Unlike Wampler, Collier’s current employ with the Colts, which was confirmed by Pottraz during her deposition last month, is a mystery in lieu of the contract the Colts cited in firing Wampler. A contract that includes the following excerpt from a section called “Special Cheerleader Covenants.”:
A) Cheerleader agrees not to commit any act that will or may create notoriety (including posing nude or semi-nude in or for any media or publication whatsoever), bring cheerleader into public disrepute and/or reflect adversely on club or its sponsors. Cheerleader understands that she will serve as a public representative of the club from time to time and that it is important as part of this employment relationship that she be viewed in a positive manner. Cheerleader agrees to behave in accordance with socially acceptable mores and conventions.

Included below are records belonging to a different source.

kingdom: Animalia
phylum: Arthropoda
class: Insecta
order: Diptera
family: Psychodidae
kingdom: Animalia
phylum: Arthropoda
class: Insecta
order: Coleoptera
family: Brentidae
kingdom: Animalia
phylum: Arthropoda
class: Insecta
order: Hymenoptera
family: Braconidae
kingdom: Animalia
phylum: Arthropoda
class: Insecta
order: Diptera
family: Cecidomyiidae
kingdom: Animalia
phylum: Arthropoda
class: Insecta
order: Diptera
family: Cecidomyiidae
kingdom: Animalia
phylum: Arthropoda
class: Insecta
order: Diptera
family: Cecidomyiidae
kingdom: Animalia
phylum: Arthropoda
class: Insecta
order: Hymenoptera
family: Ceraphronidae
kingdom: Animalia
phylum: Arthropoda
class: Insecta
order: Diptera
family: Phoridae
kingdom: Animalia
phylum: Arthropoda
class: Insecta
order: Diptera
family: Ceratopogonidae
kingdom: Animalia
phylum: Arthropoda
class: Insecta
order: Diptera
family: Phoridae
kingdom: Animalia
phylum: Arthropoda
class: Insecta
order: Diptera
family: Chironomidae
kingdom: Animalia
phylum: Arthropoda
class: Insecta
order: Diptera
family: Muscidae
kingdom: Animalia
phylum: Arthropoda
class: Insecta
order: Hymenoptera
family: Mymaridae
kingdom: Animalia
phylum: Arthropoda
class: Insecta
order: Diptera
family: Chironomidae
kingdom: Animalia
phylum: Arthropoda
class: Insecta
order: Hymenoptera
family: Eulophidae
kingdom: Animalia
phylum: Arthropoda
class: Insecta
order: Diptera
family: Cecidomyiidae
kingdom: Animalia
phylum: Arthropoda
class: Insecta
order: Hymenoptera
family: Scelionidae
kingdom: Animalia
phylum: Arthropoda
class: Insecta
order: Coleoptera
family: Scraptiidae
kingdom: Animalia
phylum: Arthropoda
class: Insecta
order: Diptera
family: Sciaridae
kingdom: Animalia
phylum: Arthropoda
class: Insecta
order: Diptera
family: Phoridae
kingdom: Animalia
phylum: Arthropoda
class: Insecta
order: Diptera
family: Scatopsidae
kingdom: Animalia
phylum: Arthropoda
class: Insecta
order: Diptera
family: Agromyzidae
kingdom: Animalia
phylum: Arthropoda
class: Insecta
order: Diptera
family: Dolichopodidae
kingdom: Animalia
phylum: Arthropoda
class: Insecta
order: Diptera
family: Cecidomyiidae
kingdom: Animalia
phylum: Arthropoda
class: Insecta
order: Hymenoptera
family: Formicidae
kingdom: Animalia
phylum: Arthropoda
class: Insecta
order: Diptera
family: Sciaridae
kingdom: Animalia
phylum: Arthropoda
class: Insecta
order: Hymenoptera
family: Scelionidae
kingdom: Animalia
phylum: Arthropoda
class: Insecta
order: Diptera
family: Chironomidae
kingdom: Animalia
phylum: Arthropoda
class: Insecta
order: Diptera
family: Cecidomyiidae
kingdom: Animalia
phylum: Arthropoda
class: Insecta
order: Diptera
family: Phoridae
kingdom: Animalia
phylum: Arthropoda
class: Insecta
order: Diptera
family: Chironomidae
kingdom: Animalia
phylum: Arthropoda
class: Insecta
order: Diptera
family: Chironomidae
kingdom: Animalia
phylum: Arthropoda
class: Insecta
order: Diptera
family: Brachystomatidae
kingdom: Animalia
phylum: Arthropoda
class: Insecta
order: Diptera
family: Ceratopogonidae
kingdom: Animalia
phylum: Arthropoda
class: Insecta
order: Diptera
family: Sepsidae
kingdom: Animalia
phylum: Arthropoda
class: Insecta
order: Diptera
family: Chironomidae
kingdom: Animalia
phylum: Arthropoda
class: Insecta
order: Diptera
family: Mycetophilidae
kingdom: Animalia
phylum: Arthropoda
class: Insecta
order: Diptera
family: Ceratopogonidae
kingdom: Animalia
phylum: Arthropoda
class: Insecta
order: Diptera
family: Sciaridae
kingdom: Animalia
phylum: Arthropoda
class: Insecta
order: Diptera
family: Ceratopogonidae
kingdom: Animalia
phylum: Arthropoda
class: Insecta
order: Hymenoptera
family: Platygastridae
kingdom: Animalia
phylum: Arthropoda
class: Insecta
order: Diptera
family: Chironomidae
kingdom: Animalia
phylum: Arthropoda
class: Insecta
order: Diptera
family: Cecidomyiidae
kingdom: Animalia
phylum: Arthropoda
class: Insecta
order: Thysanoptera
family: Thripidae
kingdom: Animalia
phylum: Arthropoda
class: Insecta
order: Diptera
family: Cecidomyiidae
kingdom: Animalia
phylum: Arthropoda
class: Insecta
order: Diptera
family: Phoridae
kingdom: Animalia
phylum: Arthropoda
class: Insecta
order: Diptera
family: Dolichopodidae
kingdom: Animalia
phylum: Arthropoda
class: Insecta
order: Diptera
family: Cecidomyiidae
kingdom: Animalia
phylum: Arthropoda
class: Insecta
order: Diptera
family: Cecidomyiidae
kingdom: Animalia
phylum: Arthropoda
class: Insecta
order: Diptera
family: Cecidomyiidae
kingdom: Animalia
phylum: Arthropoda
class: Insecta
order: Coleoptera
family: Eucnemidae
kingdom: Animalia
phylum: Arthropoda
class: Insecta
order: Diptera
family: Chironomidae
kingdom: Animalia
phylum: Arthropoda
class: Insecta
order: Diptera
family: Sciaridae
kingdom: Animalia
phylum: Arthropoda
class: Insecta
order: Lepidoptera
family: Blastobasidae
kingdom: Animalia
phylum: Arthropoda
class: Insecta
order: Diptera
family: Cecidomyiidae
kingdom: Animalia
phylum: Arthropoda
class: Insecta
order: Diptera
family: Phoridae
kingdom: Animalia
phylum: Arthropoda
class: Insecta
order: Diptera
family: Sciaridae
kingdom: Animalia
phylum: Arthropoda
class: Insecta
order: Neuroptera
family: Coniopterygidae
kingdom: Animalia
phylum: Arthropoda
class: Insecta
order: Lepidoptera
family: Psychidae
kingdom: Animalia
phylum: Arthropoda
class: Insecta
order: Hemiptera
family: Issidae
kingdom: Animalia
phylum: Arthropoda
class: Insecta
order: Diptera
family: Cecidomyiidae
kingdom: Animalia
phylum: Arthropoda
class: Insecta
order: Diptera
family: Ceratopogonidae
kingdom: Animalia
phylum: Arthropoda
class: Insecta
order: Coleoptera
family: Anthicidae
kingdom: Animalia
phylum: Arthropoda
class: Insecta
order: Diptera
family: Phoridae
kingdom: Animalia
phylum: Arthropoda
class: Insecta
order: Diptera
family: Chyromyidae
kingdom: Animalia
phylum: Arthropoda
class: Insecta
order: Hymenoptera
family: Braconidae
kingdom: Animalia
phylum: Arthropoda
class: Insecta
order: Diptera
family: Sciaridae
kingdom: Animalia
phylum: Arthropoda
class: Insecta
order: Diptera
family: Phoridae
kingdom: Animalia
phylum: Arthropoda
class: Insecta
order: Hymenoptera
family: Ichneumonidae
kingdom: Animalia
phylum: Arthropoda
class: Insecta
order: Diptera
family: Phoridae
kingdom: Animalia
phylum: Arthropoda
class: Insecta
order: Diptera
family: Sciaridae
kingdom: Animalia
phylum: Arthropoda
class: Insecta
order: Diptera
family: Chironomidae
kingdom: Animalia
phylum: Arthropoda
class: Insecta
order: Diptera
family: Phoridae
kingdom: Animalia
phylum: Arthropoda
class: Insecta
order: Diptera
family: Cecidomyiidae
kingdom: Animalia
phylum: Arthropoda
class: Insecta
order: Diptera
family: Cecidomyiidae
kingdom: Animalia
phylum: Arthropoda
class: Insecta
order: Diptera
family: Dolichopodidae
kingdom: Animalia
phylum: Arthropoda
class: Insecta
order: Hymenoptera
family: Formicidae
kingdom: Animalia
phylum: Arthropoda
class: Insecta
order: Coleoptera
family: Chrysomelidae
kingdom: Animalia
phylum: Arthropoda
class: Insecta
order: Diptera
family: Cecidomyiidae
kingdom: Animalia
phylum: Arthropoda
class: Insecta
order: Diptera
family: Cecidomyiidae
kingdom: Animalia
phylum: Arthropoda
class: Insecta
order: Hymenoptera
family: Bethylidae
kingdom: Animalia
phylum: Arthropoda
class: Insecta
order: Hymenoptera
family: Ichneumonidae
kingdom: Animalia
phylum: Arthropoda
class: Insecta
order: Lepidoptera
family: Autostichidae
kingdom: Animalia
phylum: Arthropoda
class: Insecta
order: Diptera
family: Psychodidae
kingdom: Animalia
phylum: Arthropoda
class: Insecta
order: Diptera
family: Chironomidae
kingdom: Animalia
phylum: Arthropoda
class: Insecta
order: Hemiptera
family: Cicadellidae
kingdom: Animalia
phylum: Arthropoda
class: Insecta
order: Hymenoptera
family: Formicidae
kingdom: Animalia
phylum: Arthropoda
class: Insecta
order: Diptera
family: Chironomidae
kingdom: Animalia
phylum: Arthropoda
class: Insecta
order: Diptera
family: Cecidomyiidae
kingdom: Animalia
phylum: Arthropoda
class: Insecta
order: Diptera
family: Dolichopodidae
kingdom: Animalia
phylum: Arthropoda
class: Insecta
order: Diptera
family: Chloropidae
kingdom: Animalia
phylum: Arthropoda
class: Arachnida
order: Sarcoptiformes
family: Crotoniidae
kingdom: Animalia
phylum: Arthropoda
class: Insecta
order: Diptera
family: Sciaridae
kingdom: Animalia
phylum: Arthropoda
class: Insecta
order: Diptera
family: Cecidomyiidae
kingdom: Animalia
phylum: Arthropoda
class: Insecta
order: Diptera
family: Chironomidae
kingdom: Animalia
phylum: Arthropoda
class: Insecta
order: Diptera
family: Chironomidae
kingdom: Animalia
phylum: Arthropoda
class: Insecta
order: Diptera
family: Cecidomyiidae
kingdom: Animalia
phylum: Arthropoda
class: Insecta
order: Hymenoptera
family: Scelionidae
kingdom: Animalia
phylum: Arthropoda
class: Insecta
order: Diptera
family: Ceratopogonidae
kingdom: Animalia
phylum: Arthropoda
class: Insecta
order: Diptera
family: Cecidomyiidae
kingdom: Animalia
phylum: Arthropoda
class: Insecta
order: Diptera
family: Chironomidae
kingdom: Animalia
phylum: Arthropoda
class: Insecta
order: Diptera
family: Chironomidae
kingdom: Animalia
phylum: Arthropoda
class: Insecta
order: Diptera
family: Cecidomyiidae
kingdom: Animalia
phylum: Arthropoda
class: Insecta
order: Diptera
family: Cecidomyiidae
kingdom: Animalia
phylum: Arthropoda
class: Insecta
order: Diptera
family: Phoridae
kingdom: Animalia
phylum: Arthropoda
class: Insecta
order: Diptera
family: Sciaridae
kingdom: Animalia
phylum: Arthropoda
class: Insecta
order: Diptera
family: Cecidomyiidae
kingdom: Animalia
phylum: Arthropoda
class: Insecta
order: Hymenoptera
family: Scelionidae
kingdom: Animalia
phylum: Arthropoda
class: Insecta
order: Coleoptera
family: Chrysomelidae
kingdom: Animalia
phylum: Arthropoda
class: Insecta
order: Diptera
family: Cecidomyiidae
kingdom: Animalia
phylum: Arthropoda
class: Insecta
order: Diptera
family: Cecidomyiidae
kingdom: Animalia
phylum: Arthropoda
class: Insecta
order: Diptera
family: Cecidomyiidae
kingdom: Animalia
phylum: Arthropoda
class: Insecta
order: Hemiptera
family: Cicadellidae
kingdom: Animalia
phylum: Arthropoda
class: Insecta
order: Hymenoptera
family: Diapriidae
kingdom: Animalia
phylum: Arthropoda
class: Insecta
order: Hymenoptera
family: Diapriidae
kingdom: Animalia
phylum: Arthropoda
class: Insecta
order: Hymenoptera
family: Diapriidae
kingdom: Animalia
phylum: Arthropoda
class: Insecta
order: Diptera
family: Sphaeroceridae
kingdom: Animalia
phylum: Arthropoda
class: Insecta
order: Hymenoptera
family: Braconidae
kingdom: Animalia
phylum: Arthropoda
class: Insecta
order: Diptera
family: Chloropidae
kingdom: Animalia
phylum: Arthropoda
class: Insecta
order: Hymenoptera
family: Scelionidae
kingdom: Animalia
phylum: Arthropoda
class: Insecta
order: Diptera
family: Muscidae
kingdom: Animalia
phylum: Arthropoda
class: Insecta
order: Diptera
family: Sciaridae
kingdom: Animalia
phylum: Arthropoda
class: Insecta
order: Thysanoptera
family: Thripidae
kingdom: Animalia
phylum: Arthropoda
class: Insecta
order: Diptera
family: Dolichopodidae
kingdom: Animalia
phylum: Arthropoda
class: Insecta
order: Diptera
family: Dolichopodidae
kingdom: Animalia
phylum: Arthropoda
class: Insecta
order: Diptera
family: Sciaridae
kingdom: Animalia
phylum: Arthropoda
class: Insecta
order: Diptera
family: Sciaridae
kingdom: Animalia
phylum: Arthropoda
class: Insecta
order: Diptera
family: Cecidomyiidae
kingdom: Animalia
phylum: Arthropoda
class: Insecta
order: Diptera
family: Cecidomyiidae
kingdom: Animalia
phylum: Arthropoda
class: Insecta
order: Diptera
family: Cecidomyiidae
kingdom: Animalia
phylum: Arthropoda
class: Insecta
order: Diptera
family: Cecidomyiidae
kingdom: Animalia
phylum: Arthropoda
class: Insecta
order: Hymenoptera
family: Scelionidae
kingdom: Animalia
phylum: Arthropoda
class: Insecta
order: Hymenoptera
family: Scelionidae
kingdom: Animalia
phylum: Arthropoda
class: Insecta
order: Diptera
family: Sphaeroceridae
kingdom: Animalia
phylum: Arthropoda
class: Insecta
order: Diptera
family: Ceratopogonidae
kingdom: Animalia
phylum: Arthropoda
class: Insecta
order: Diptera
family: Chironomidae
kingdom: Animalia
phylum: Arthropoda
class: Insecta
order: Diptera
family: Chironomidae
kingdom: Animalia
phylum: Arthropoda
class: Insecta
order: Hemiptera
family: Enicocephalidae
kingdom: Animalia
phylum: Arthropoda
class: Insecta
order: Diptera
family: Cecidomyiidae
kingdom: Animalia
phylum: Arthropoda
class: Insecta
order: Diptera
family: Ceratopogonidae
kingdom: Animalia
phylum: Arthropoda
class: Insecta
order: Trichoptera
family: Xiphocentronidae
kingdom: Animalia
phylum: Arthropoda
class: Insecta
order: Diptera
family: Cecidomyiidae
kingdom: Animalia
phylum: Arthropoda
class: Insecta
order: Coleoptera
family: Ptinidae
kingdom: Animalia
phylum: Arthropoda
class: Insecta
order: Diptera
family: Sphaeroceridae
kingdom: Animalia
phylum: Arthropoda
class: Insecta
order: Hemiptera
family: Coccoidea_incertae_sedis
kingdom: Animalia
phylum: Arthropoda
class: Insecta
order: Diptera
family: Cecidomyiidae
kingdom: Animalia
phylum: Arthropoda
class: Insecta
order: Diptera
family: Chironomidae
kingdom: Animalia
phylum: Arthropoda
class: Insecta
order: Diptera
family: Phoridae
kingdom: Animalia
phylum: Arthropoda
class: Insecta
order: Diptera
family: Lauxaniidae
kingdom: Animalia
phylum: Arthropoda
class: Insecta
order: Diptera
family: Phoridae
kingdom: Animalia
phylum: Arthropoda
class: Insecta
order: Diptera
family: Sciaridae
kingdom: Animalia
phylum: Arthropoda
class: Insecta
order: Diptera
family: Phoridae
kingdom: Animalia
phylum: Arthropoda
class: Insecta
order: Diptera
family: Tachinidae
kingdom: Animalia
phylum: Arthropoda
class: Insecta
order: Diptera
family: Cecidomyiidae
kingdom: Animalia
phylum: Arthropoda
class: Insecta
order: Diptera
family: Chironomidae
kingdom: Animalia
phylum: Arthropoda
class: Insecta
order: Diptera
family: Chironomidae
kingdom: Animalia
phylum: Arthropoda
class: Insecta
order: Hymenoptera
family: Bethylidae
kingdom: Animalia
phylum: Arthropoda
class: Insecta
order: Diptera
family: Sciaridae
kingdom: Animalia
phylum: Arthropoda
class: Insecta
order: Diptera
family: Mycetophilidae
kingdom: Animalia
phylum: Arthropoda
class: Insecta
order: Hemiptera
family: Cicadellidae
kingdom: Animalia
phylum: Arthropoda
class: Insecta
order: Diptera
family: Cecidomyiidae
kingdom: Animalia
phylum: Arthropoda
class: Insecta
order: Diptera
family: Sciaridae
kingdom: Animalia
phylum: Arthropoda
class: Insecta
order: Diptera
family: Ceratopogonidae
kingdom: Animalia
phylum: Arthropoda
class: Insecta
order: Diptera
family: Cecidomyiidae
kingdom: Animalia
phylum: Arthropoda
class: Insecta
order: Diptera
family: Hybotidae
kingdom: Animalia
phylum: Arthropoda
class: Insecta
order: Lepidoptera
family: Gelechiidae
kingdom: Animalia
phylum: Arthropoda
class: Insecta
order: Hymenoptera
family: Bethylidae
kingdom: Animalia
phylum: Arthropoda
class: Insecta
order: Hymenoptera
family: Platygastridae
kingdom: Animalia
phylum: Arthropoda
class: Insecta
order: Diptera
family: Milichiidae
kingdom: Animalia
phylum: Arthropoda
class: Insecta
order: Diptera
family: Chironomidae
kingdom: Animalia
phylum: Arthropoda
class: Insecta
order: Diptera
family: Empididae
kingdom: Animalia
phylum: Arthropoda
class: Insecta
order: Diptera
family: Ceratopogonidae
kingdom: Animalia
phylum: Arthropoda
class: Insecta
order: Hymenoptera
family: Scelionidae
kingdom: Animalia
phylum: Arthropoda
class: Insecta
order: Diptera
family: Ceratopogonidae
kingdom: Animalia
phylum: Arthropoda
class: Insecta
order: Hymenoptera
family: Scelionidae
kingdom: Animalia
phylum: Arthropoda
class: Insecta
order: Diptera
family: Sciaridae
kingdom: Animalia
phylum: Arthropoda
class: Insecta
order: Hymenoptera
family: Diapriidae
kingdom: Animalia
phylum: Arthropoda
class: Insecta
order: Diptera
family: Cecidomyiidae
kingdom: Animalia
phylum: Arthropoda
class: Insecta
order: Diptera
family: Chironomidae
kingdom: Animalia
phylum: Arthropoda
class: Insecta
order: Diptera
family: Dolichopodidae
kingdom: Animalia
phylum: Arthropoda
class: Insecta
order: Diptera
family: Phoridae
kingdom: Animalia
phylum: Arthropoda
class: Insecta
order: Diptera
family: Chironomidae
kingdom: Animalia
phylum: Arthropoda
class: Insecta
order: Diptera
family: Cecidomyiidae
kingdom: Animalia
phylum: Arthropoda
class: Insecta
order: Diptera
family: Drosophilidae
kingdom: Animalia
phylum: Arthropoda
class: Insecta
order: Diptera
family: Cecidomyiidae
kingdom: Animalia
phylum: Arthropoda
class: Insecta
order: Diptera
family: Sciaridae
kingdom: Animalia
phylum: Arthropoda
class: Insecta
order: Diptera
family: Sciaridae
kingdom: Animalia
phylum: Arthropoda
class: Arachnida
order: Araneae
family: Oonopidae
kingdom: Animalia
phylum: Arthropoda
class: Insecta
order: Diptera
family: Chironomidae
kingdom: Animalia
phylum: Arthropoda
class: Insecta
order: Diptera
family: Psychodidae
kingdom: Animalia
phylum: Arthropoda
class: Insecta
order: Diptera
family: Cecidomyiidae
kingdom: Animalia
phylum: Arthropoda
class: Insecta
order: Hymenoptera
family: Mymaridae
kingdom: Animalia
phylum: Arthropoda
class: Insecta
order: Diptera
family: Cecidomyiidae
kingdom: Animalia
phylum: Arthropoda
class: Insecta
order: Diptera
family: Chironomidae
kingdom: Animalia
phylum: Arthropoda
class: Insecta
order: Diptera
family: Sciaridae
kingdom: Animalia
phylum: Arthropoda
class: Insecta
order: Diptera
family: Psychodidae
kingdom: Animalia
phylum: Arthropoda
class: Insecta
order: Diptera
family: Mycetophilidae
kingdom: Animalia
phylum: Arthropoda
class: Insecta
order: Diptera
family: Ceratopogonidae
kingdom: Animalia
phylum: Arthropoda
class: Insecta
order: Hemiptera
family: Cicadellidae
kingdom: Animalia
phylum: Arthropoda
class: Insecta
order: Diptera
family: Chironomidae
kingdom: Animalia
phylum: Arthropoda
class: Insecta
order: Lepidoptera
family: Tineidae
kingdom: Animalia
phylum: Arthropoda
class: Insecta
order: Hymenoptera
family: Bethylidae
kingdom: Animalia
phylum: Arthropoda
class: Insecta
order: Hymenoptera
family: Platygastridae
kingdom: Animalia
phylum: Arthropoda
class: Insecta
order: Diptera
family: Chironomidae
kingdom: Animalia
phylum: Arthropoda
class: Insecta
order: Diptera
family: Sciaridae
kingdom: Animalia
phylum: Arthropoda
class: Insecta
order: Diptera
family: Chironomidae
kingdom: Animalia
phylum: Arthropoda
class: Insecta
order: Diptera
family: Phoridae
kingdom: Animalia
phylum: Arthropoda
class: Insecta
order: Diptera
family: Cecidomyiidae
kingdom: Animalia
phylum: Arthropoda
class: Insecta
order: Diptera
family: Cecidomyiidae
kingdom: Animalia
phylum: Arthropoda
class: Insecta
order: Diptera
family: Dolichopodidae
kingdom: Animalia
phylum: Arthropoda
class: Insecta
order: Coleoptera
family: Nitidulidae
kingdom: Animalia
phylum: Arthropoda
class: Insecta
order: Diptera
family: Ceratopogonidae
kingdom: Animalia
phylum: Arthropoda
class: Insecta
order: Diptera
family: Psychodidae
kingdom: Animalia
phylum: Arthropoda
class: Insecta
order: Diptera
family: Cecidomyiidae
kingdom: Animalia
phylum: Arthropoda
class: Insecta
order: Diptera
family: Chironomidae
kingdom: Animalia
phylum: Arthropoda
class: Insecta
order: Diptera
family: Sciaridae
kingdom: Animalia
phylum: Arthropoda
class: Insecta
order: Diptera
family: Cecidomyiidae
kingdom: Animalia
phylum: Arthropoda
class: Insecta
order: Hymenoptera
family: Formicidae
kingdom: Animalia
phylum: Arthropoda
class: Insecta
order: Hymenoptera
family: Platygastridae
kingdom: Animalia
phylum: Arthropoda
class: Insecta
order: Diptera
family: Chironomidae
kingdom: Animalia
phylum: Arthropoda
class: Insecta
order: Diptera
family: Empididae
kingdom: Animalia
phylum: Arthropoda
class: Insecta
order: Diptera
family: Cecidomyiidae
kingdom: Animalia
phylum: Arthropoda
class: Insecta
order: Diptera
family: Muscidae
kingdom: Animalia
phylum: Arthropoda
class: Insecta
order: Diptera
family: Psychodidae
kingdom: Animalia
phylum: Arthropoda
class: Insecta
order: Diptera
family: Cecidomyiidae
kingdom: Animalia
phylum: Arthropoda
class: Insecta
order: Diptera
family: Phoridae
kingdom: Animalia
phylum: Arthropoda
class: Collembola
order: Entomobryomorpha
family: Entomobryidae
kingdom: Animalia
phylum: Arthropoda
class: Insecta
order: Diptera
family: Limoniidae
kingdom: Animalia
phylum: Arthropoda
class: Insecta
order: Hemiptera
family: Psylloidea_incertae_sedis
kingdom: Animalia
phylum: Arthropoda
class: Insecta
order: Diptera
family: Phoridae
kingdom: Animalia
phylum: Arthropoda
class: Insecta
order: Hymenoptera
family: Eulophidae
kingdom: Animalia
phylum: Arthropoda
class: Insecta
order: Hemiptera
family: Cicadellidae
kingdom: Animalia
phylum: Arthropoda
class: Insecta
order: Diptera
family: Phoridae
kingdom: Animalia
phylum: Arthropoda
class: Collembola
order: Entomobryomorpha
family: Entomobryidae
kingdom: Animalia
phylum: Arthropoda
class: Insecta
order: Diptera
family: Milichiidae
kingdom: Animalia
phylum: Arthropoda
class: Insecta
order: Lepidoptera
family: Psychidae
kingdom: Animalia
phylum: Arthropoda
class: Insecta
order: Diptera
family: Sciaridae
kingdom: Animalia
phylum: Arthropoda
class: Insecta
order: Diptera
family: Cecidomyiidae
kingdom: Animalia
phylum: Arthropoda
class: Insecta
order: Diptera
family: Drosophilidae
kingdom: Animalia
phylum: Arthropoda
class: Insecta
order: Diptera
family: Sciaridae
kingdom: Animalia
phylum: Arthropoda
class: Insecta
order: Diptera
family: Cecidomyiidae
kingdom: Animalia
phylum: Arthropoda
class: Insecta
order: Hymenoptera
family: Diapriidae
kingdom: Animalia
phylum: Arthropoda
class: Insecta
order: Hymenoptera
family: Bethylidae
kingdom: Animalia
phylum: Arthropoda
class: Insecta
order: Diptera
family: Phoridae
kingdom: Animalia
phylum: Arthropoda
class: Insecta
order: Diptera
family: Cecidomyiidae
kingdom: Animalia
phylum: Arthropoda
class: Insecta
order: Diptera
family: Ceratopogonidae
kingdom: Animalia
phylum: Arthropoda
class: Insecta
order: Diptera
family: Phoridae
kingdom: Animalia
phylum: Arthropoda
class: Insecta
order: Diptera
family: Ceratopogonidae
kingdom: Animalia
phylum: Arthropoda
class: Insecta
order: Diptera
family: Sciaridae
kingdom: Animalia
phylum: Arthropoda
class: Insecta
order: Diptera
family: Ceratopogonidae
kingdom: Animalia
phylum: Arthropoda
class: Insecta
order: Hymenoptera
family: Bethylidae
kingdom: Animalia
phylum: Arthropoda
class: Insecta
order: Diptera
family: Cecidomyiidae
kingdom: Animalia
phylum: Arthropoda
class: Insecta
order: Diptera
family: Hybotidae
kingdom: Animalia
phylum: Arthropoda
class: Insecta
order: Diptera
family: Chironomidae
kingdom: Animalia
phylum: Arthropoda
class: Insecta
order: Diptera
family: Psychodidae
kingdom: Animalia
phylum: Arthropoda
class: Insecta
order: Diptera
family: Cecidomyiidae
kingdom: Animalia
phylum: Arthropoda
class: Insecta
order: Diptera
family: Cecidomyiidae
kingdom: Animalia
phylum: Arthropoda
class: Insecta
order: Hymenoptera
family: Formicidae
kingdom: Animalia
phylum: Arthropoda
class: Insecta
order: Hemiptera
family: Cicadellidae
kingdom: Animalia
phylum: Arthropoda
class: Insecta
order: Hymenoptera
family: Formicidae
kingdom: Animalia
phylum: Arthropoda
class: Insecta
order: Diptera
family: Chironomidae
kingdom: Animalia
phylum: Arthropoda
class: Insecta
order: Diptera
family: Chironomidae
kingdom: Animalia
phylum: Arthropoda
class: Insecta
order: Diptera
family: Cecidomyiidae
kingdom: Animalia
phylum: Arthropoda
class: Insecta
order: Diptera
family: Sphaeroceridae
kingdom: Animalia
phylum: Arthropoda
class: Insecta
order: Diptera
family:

As it pertained to Wampler’s termination, the Colts noted in federal court that the above clause “speaks for itself.” (PDF - #23)
Colts cheerleaders are also legally bound to the following clause in their official team-only “rules and regulations“:
All Squad members must maintain themselves in a professional manner on all online forums. including but not limited to Facebook, Myspace, Twitter, LinkedIn and public online photo sharing (sites.)
Apparently Collier missed the part about maintaining herself in a professional manner on Twitter if this past Tweet from a Twitter account attributed to “Kaley Collier” is any indication.
Though in fairness the Tweet from “KaleyCheer” - “i have no idea how to work this sh–” - happened before Collier was hired as “Erin C.” by the Colts.
But so did the photos Wampler was fired for by the Colts.
So why does Collier have a job when Wampler doesn’t?
Very good question.
The Colts have also never actually established any manner of proof that the Wampler photos contained in the complaint letter to the club were ever uploaded to the internet before Wampler was fired. Or that the photos, as the complaint letter to the team alleged, were available for purchase on Playboy.com. (Perhaps that’s why the Colts allowed Wampler to perform the Sunday after the team received the complaint letter about her without telling the Indonesian female she would be fired the next day?)
Instead, the body paint photos of Wampler only gained widespread distribution on the web after the Colts fired her for, again, photos that the club hasn’t proven were viewed by anyone other than a photographer and the person who sent the complaint letter to the Colts. (Which for all we know could be the same person.)
(How many NFL fans call cheerleaders “ambassadors”?)
There’s also no dispute that Wampler took the photos before she was hired by the Colts and her name nor the Colts themselves were ever associated with the photos cited as the reason for her termination.
One cannot say the same for Collier.
The entire premise of the highly-trafficked sports website and Indianapolis radio station website posting several wildly unflattering photos of Collier, along with thousands of other web locales, was that she was a current Colts cheerleader.
Meanwhile the photos that got Wampler fired showed her covered in body paint similar to a 2005 Sports Illustrated nude body paint model who was covered only by an image of the jersey of an NFL franchise, the Miami Dolphins. (Which required approval by the NFL team in advance.)
Though Wampler and Collier do have two things in common: They weren’t paid for appearing in the photos and neither knew the images in question would ever be disseminated to millions of viewers.
Of course in the latter case the previously, completely unaware public has only the Colts to thank for the now-gone-viral Wampler body paint photos.
Nice to know the Colts aren’t below calling attention to photos of an attractive Indonesian female even if she isn’t, as Colts Cheerleading Coordinator and moral standard-bearer Theresa Pottraz reminded us last February, “the girl next door image that our Midwest fans like.”